4. As instituições são obrigadas a avaliar situação financeira do cliente 

A norma determina ainda que as instituições financeiras são obrigadas a avaliar as condições de crédito do consumidor, mediante análise das informações disponíveis em bancos de dados de proteção ao crédito.  

5. Consumidor tem direito a "mínimo existencial” durante quitação da dívida 

Com a lei, há a garantia que uma quantia mínima da renda mensal não possa ser comprometida para a quitação de dívidas para evitar que novos débitos sejam contraídos com contas de consumo básicas.  

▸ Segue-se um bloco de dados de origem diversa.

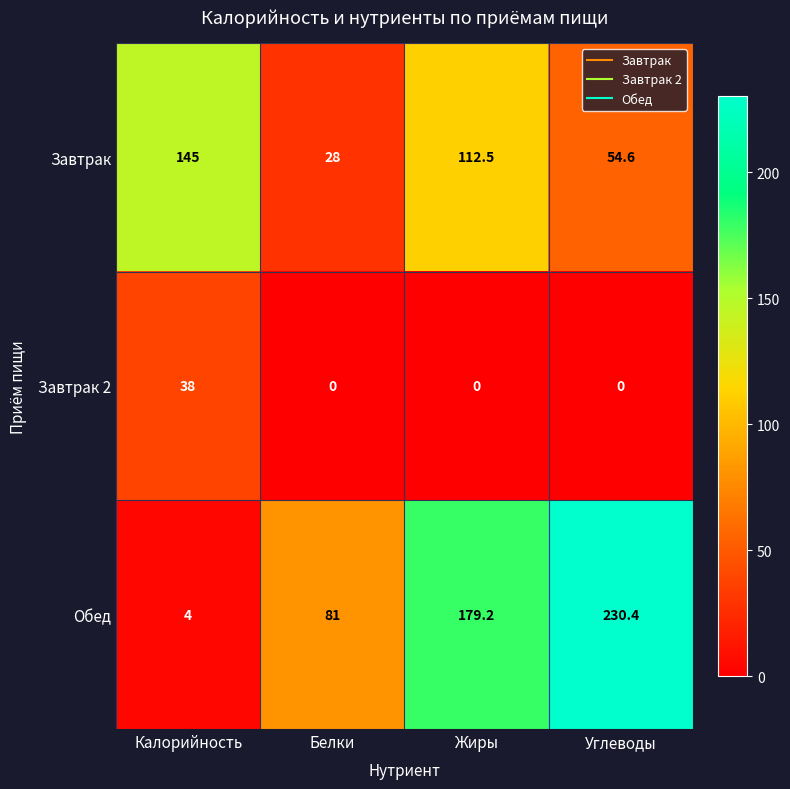

List the series in order of their overall mean, lowest first.

Завтрак 2, Завтрак, Обед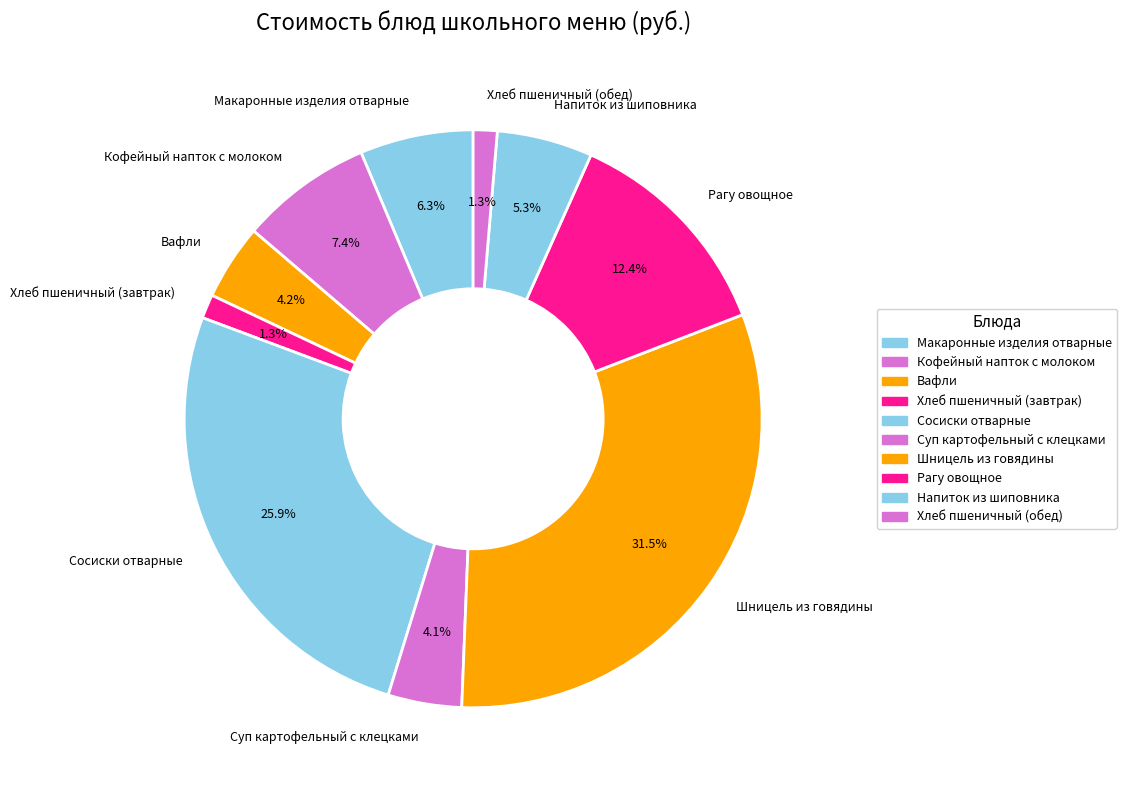

Is it true that Хлеб пшеничный (обед) is 1% of the pie?

True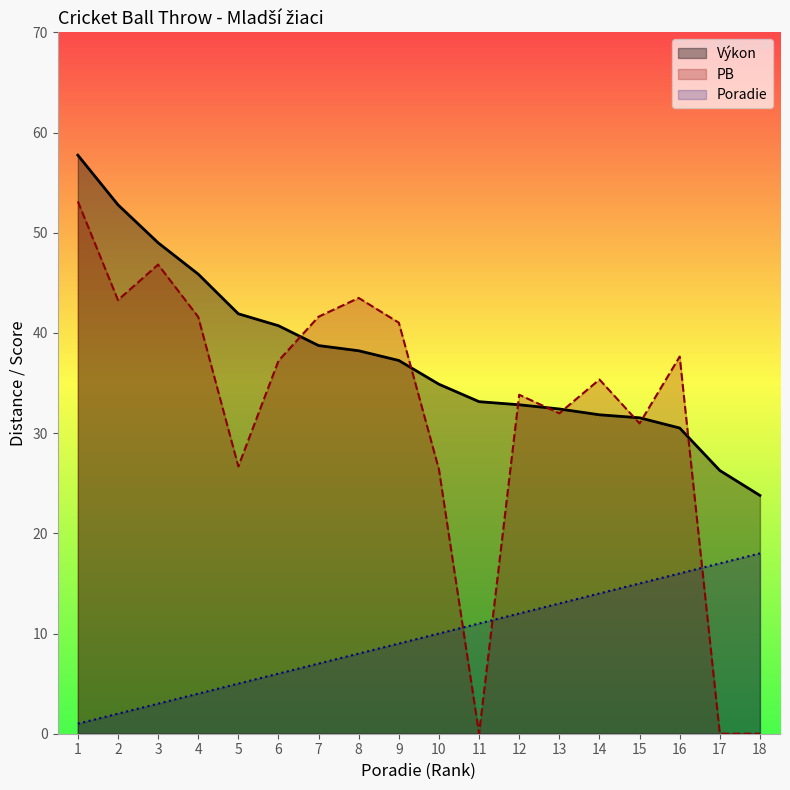

How many lines are shown in the chart?

3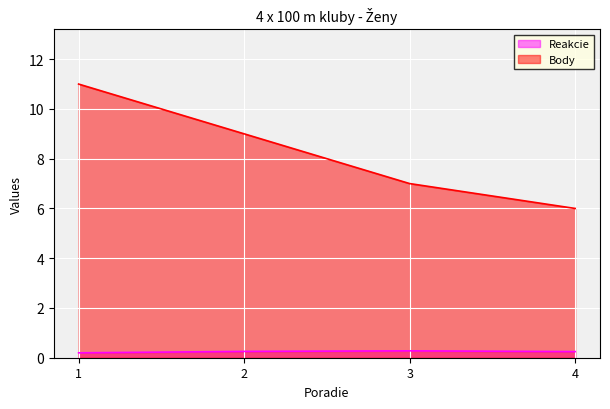

At which label does Body reach its minimum?

4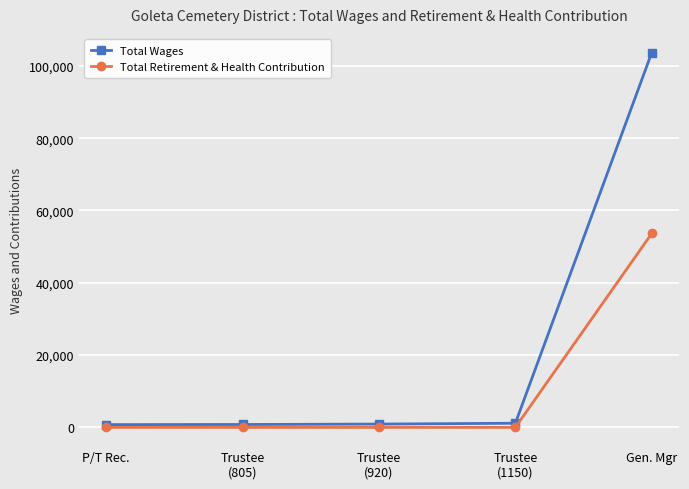

Which category has the highest value in the Total Wages series?

Gen. Mgr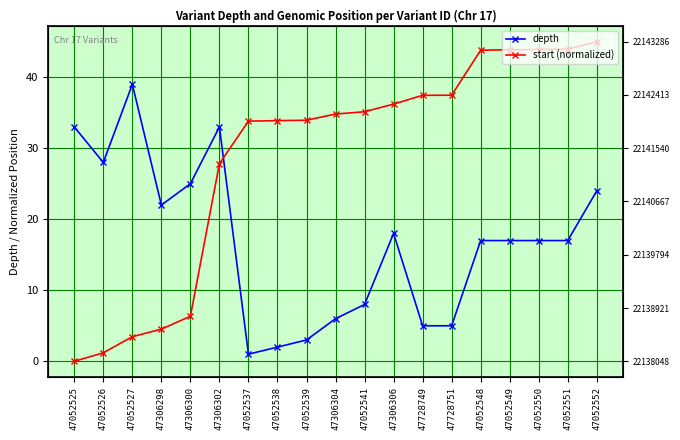

The value of start (normalized) at 47306302 is 27.8. True or false?

True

6. Durante contestação, instituições não podem cobrar quantia no cartão de crédito 

Caso o consumidor faça contestação de compra feita no cartão de crédito, a instituição financeira fica proibida de realizar qualquer cobrança até que seja solucionada. Para isso, a pessoa deve notificar a administradora do cartão com pelo menos 10 dias de antecedência contados da data de vencimento da fatura.  

Fica assegurado ao consumidor o direito de deduzir o valor em disputa do total da fatura. A administradora pode, por sua vez, lançar o valor como crédito em confiança enquanto não encerrar a apuração da contestação.  

7. Dívidas podem ser negociadas com todos os credores juntos  

De modo a garantir um acordo mais justo para os consumidores, a lei permite que as dívidas podem ser repactuadas e negociadas com todos os credores ao mesmo tempo em audiência conciliatória, semelhante ao que acontece com as empresas que anunciam falência.  

O endividado pode apresentar proposta de plano de pagamento com prazo máximo de cinco anos. Contudo, não entram no rol da conciliação as dívidas com garantia real, de financiamentos imobiliários e de crédito rural, e aquelas contraídas sem pretensão de quitar.  

A lei ainda permite que o pedido de repactuação possa ser repetido somente após dois anos. 

8. Consumidor pode tentar conciliação no Procon antes de ir à Justiça 

Os consumidores podem tentar uma conciliação nos órgãos de defesa do consumidor, como o Procon, antes de ir à Justiça. O atendimento, no entanto, não é obrigatório e o “mínimo existencial” também deve ser garantido.